Saturday, November 6, 2010

The Freedom To Love

Be careful, however, that the exercise of your rights does not become a stumbling block to the weak. 1 Corinthians 8:9

Freedom is not procured by a full enjoyment of what is desired, but by controlling the desire. Is freedom anything else than the right to live as we wish? Nothing else. Know, first, who you are, and then adorn yourself accordingly. – Epictetus

If we were to take a look around the landscape of our lives we would see that it is filled with friends and acquaintances with a variety of strengths and weaknesses. Some of us struggle with our diet while others always seem to be fit. Some of us struggle with selfishness while others seem to have a natural balance between charity and self respect. Some of us struggle with lust and fidelity while others do not seem to be moved at all by the advances of others.

I think we know more about the next person’s struggle than we realize but we often try to ignore it. We try our best not to let the hardships of others affect us while at the same time we welcome the strengths of others to enrich us.

I’ve been thinking a lot about why I have done this in the past. Why am I always on the look out for the things that people around me do well and not looking for how they stumble?

I know that at least part of it at various times has been that I really don’t want to get involved. I don’t want to assume any responsibility for anyone else but me.

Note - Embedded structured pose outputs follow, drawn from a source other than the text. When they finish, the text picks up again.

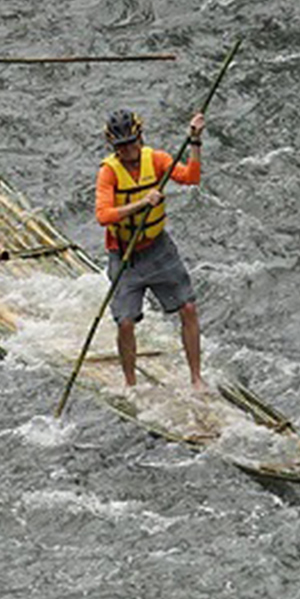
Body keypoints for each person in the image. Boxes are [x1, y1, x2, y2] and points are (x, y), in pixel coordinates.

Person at [95, 107, 207, 391]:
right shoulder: (109, 172)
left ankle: (196, 378)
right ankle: (131, 384)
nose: (128, 150)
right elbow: (104, 216)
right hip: (125, 256)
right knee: (126, 323)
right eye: (121, 146)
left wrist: (194, 142)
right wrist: (143, 203)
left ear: (140, 138)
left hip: (158, 250)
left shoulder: (156, 159)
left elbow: (191, 177)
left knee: (189, 307)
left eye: (132, 143)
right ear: (114, 147)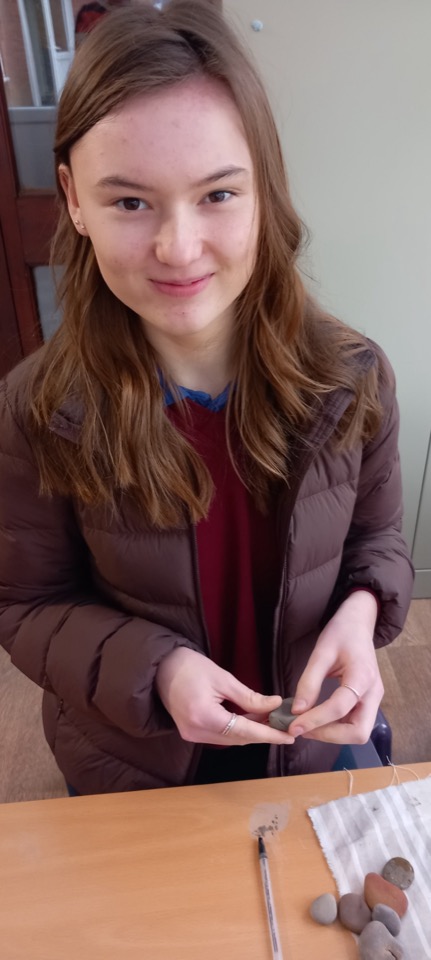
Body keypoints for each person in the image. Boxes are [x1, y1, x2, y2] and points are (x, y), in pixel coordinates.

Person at [0, 0, 413, 795]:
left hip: (311, 744)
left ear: (263, 190)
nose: (178, 247)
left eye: (217, 194)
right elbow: (25, 603)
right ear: (74, 199)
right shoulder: (36, 411)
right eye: (130, 202)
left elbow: (377, 541)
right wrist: (157, 671)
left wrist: (362, 610)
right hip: (135, 762)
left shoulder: (353, 379)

You might be wondering “what the heck is he talking about”. What is he getting at?”

Here’s my point.

I believe that when we truly care about those around us we naturally take them into consideration. This is why we like to share our strengths with our loved ones. We hope that our strengths can help those around us live better lives. But when it comes to weaknesses, there is something different at work. When we see that someone is weak with something that we don’t struggle with how should that affect our behavior? Should we change our actions to accommodate their struggle?

Here’s an example.

Let’s say that you have a friend who has problem with their weight and has made a commitment to improving their health. You two have decided to go to the movies but the next showing is in an hour. There isn’t enough time for you to go out to eat but you are starving. So, you pick something up on the way over to his house. You’ll eat it there, and then head to the flic. But there is a problem; you are craving McDonalds. And oh buddy does your friend love them crack fries.

What do you do?

I’m not saying that you have to dismiss your cravings but it is something to think about. How loving are you being to this friend if you show up to his house feasting on the remnants of a super sized meal? Sure you can eat that food on occasion because you are in good shape. It is permissible for you in light of your lifestyle. But what will it do to your friend. How will he feel after having just eaten a salad that he only marginally enjoyed? Maybe he will break his diet and head for them golden arches tomorrow…

The more loving thing to do would be to choose a meal for yourself that would be in line with you friend’s goals.

This may sound like I am suggesting that we always have to live for others. Quite the contrary! We cannot let anyone or anything besides God dictate how we live our lives. But what does it say about us if we cannot delay gratification to support a friend? Are we truly free? Do we really have control of ourselves? What does love really mean for us?

One of the important lessons I have learned with this season of fasting is the true meaning of freedom. I have learned, as one who strives to live from a place of love, that being truly free is having the ability to show love in the best way possible in every single moment. This requires that we step outside of the mirage of our desires and look at our lives from a more objective point of view.

For me it means transitioning from being more self-centered to being more-God centered; more focused on spreading the love that I have in my heart.

I have a LONG way to go in this but that’s cool. Life isn’t a sprint anyway. It’s a marathon.